In the Claremont Review of Books, Fall 2013, William J. Bennett writes that "[i]n particular, Latinos, by far the largest group of immigrants, do not seem eager to identify themselves as Americans."  In fact, "a 2011 Pew Research Center survey of Latinos showed just one in four (24 percent) think of themselves as Latinos while a majority (51 percent) prefer to identify themselves with the country of their origin. (One in five describe themselves as Americans.) Asked whether all Latinos living in America share a 'common culture', nearly seven in ten Hispanics said they did not."

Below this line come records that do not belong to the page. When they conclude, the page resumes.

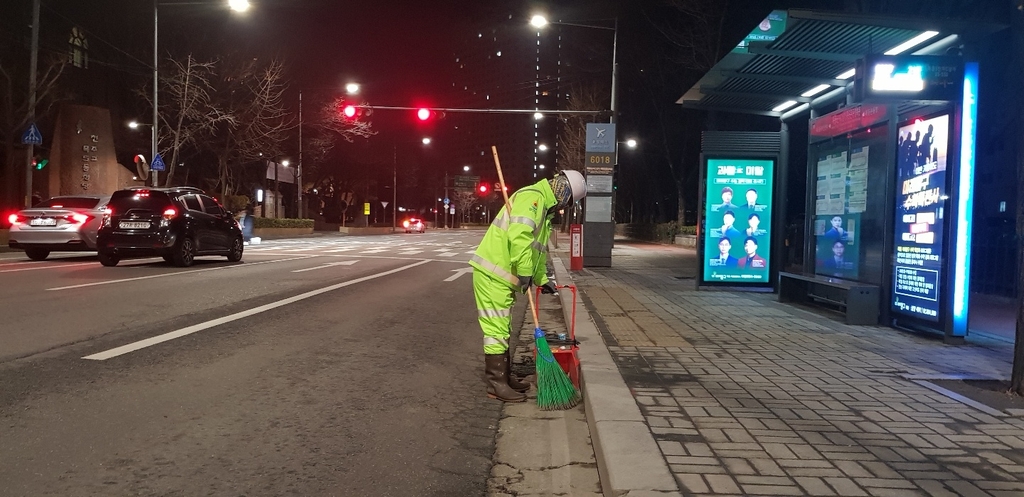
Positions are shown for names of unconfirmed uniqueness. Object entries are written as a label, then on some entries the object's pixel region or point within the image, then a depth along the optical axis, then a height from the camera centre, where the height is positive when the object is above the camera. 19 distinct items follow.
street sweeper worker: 4.93 -0.28
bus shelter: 7.19 +0.86
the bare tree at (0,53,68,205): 26.73 +4.95
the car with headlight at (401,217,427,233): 62.44 -0.56
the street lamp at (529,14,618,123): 18.44 +5.41
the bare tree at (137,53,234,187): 28.75 +5.14
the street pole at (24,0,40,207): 20.08 +3.82
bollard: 18.09 -0.74
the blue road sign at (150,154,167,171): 24.38 +1.74
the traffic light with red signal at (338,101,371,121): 18.11 +2.92
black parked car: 13.96 -0.27
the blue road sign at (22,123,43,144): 20.52 +2.24
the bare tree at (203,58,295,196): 33.16 +5.30
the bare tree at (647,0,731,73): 28.66 +8.49
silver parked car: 15.30 -0.38
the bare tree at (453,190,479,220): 108.03 +3.52
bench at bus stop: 8.53 -0.92
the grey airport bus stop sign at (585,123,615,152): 18.98 +2.42
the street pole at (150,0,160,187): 24.58 +4.41
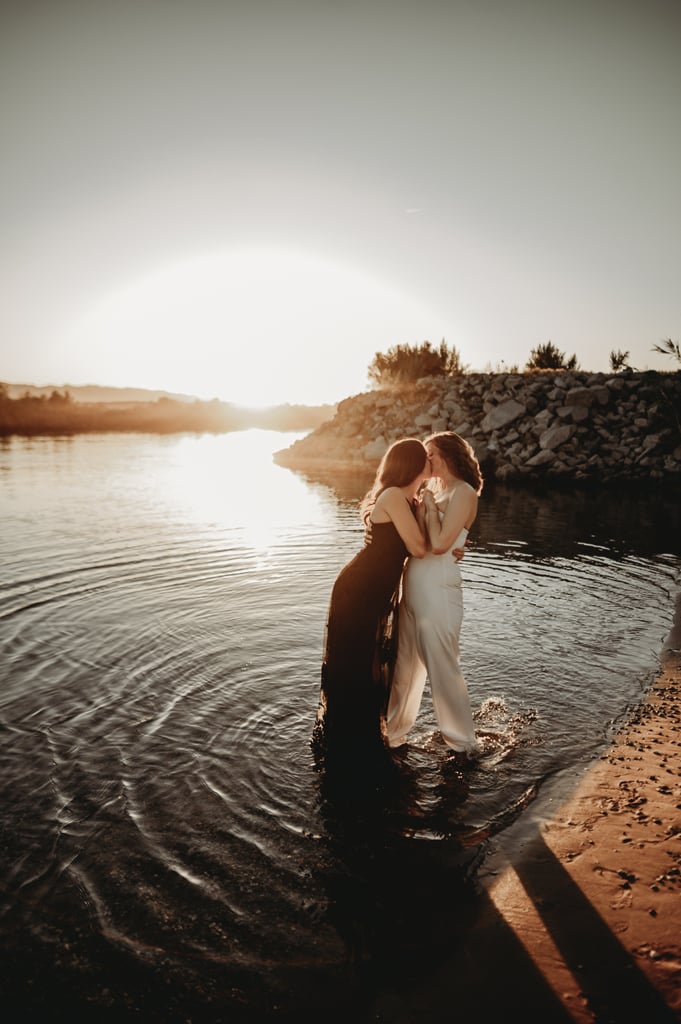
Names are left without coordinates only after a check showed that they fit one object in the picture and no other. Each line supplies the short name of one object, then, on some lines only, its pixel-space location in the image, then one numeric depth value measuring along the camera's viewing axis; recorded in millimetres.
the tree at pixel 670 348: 17095
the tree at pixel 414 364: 39219
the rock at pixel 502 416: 30828
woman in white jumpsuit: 5242
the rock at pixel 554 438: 29266
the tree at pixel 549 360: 38094
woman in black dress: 5129
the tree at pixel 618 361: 34375
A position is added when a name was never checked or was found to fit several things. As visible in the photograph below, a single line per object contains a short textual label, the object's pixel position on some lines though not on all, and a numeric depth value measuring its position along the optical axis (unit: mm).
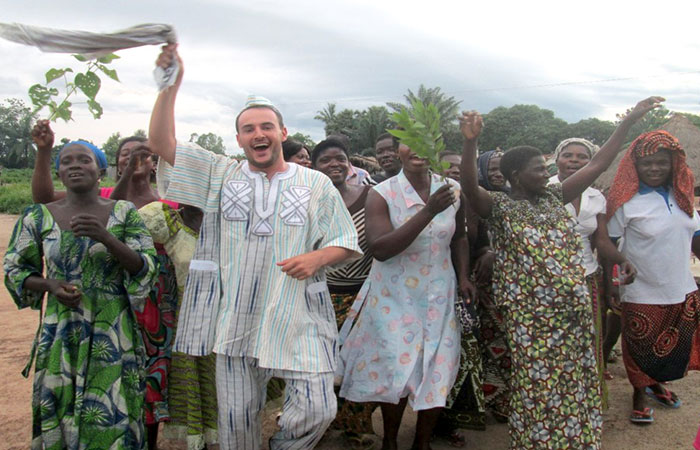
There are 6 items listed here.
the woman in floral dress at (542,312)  3238
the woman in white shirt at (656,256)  4145
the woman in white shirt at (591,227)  4188
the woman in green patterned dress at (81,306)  2939
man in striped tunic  2807
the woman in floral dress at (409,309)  3348
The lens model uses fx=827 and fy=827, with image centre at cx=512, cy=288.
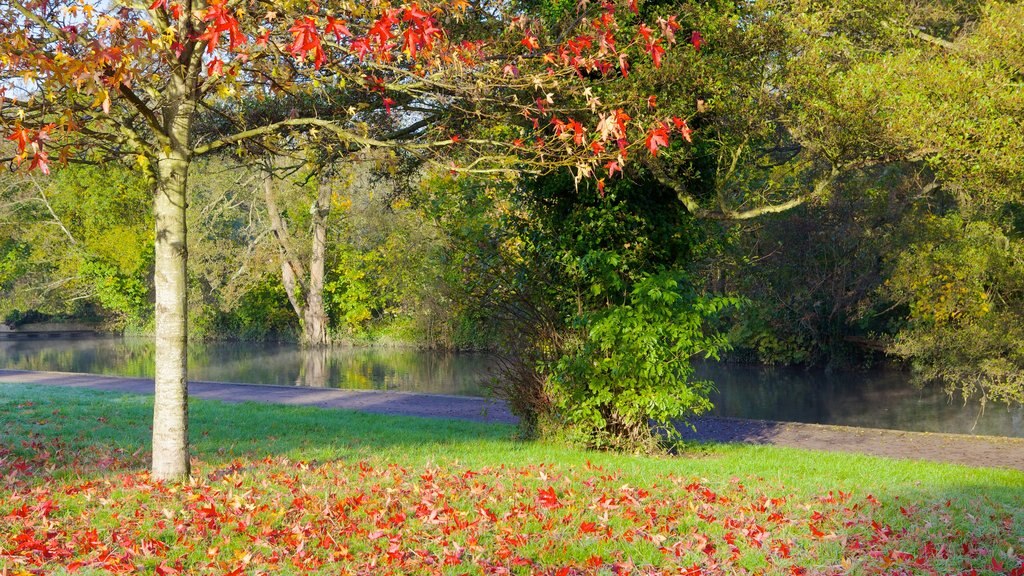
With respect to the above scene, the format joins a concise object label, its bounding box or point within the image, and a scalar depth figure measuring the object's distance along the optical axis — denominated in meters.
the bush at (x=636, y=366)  9.12
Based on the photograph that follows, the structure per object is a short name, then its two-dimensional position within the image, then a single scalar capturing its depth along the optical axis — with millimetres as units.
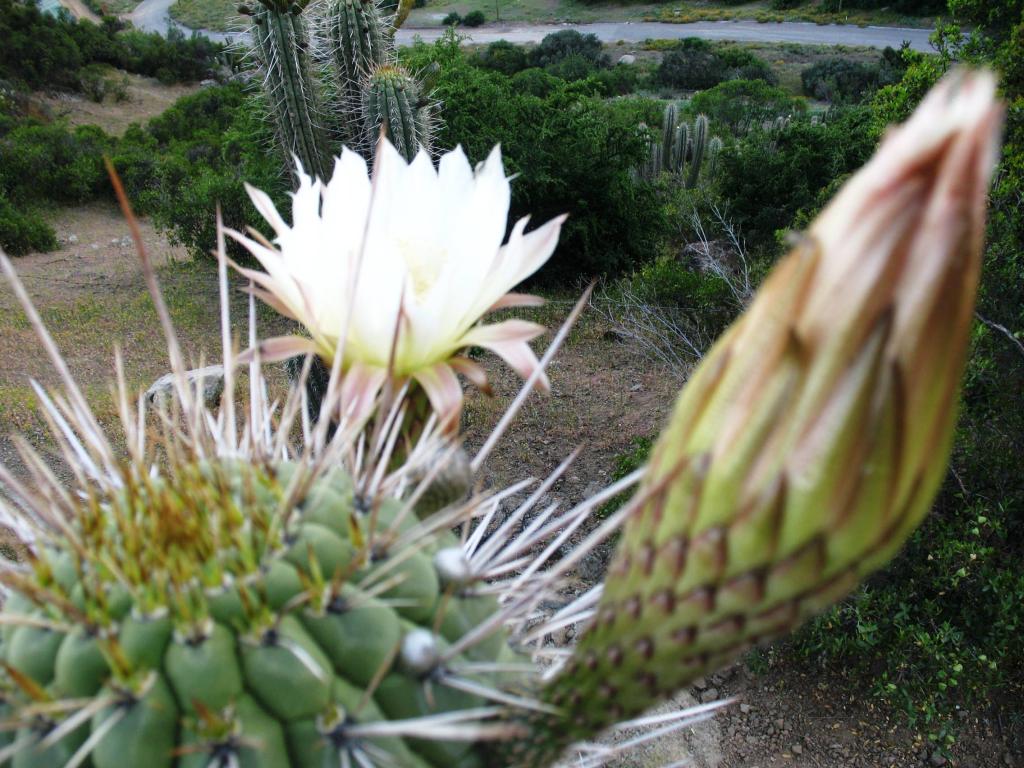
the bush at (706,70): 18797
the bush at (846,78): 16266
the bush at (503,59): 18828
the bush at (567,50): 20578
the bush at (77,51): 14117
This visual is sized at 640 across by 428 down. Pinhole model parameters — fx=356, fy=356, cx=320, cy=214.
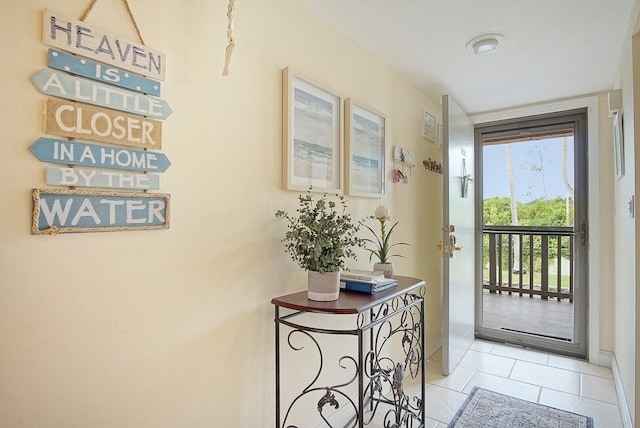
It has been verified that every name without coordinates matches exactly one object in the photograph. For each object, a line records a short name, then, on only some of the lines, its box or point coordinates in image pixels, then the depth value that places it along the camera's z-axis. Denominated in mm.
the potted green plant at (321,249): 1402
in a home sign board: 897
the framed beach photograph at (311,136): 1551
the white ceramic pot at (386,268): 1857
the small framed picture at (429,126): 2889
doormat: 1989
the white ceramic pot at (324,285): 1413
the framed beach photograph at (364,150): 1931
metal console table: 1392
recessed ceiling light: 1971
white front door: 2625
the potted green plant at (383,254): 1860
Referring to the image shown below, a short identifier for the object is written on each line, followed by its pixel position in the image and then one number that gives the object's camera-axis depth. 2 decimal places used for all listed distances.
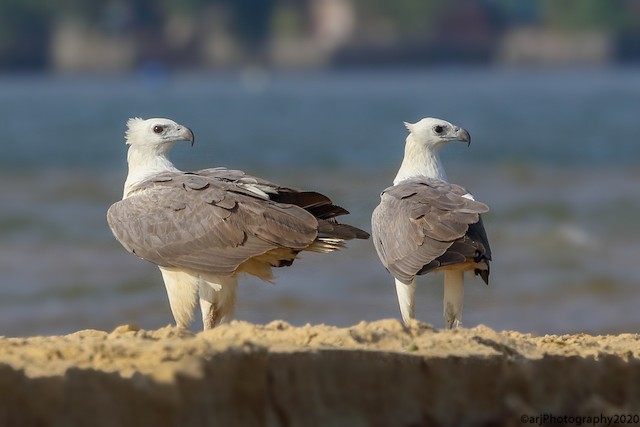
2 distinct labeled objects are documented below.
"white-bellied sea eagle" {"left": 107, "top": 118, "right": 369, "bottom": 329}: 17.41
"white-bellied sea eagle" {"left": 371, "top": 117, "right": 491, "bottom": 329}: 17.48
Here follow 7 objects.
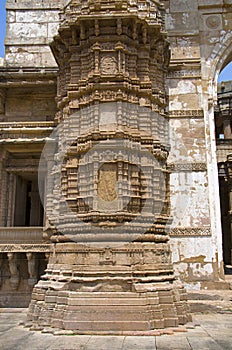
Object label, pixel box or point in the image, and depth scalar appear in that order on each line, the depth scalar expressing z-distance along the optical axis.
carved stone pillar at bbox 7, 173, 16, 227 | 13.50
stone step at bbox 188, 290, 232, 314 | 11.32
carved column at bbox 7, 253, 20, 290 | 12.12
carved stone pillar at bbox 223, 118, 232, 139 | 27.64
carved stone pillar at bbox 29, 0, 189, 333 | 8.66
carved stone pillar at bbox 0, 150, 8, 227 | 13.32
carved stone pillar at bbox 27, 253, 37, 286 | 12.16
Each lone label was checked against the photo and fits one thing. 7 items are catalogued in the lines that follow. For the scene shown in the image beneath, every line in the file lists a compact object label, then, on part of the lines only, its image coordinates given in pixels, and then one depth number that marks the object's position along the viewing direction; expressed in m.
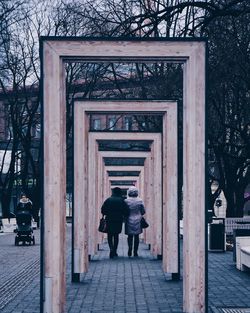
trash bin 25.45
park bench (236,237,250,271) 17.64
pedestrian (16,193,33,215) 31.31
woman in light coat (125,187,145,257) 23.48
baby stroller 30.02
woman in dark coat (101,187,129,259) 23.58
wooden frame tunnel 11.02
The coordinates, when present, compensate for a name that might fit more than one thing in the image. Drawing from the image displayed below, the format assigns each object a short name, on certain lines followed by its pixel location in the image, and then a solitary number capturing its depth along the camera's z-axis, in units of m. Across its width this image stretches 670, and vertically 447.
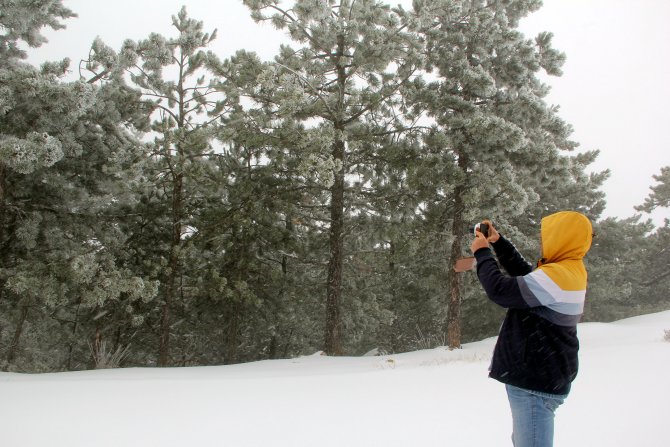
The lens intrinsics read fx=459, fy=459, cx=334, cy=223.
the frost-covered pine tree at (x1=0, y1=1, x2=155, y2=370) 9.10
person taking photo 2.43
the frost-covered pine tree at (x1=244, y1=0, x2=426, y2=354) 10.23
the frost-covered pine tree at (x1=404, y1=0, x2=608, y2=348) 10.91
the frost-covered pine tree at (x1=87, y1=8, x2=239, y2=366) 10.78
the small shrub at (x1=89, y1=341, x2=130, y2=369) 10.10
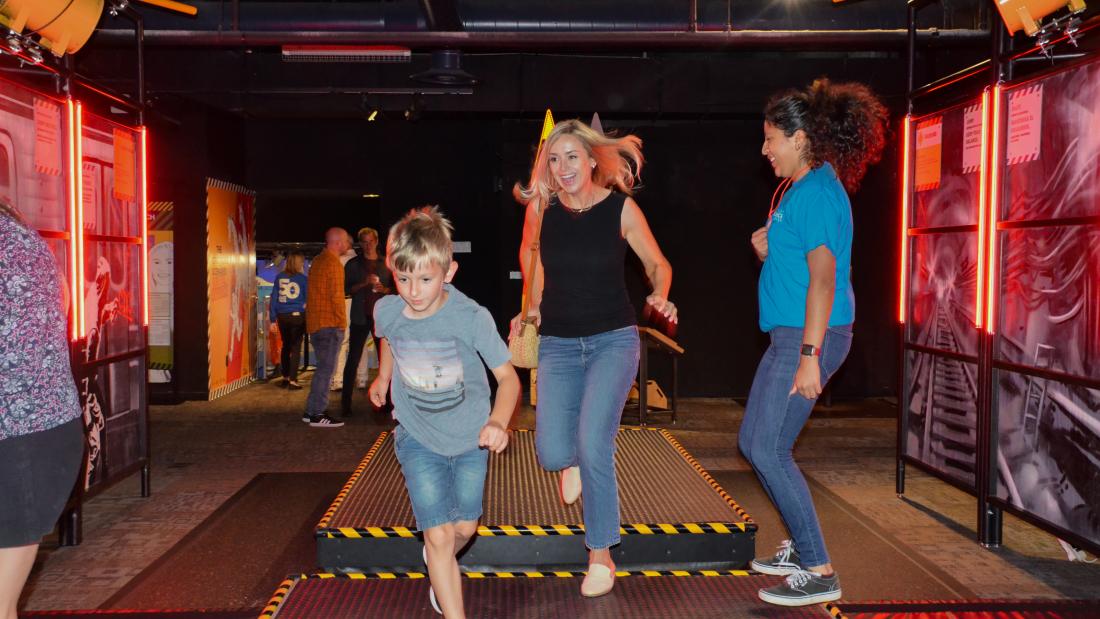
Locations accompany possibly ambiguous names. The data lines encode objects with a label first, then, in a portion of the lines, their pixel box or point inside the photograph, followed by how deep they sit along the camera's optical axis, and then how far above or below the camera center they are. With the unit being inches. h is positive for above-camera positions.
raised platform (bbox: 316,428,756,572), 175.6 -52.4
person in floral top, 96.1 -15.3
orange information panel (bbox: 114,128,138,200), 242.1 +27.0
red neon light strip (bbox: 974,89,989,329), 206.4 +13.9
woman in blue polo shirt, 140.9 -3.2
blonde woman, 146.0 -8.6
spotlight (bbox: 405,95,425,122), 430.5 +76.0
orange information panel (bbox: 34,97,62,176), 197.2 +28.6
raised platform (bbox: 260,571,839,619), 146.3 -56.0
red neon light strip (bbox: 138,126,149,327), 251.6 +7.4
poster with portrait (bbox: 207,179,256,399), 449.1 -10.4
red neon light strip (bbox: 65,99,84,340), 205.9 +4.4
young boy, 127.7 -17.9
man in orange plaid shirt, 360.8 -21.8
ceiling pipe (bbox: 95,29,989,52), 306.7 +78.6
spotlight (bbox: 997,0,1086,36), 176.4 +52.8
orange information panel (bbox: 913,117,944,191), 237.1 +31.4
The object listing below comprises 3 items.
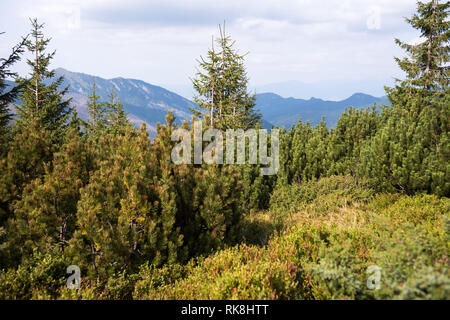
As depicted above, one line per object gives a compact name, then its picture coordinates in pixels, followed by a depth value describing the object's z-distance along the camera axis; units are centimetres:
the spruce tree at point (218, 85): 1792
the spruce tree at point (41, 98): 1827
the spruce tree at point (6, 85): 955
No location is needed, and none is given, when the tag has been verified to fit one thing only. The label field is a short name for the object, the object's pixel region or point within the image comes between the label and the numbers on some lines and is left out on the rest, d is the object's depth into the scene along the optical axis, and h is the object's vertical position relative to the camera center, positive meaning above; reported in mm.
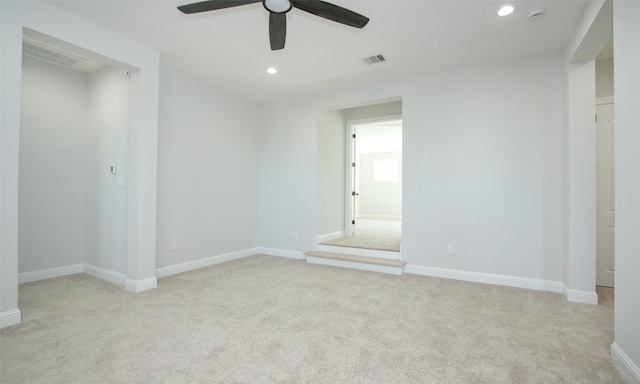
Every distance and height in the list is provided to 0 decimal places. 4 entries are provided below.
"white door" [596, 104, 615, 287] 3674 -1
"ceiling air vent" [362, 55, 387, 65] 3729 +1682
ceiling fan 2213 +1381
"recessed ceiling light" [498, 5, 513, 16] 2684 +1656
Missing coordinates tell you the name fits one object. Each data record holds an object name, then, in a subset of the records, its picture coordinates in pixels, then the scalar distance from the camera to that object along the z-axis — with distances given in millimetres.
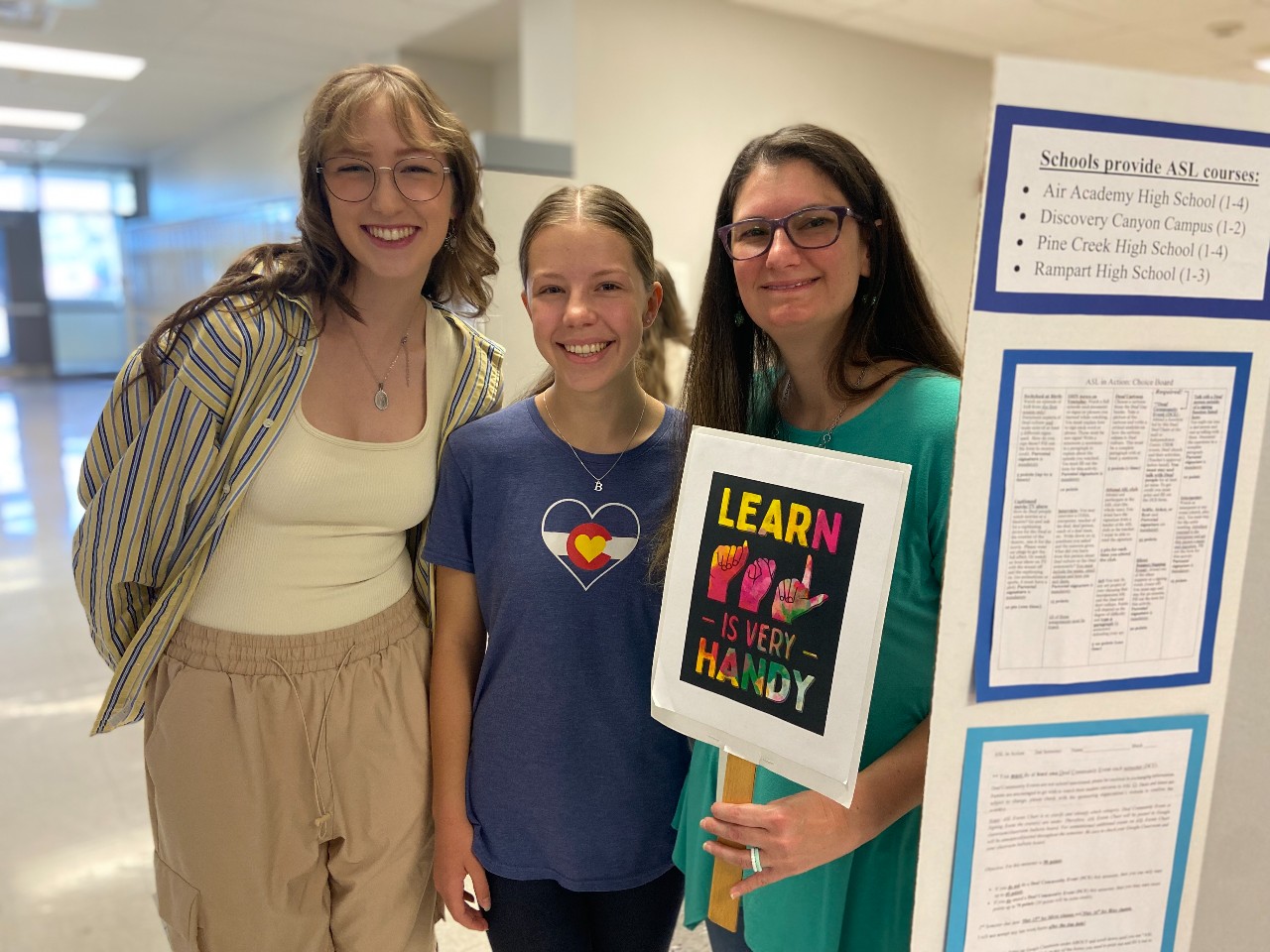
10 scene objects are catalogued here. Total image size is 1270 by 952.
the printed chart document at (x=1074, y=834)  785
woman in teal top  935
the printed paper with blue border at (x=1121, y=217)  685
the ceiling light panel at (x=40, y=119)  9516
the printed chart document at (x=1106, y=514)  727
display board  696
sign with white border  806
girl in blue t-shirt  1241
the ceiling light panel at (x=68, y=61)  6867
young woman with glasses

In addition, "[r]eferencing a new paper ('America's Patriotic Assimilation System Is Broken') co-authored by John Fonte and Althea Nagai, National Review Online noted, 'By roughly 31 points (81.2% to 49.5%), the native-born are more likely than naturalized citizens to believe that 'our schools' should focus on the 'rights and responsibilities of citizenship and pride in being part of America' rather than on 'each student's ethnic identity' and their 'pride in their own heritage and ethnic group.'"  Bennet claims that "[t]he problem is clear: Immigrants aren't identifying as Americans in ways they used to. But, at the same time, America also isn't turning immigrants into Americans."

In the same Claremont issue, Angelo M. Codevilla writes that "Abraham Lincoln voiced the fundamental truth about immigration in America: 'perhaps half our people ... are not descendants at all of [our Founders]; they are men who have come from Europe – German, Irish, French and Scandinavian – men that have come from Europe themselves, or whose ancestors have come hither and settled here, finding themselves our equals in all things.'"  Codevilla asserts that what "bound them all was this 'moral principle.'"

Today, that has changed as the founding principles of this country are ignored or scorned and no longer taught with reverence and respect, if at all.

When "generation after generation of Americans tightened that very cord  [of moral principle] around each new wave of immigrants, this country made good Americans out of persons previously civilized as Chinese, Sicilians, Finns, Basques, etc."

So the Menkedick article merely reflects what has been happening far too often: "admitting people as members of sectors and as recipients of privileges, likelier to dissimilate into subjects than to assimilate into citizens." 

It is aided and abetted by a rampant historical illiteracy, left-wing propaganda and indoctrination, and screams of  "white privilege" with the end result that the rifts in this country will increase if we don't return to educating people about the exceptional nature of America.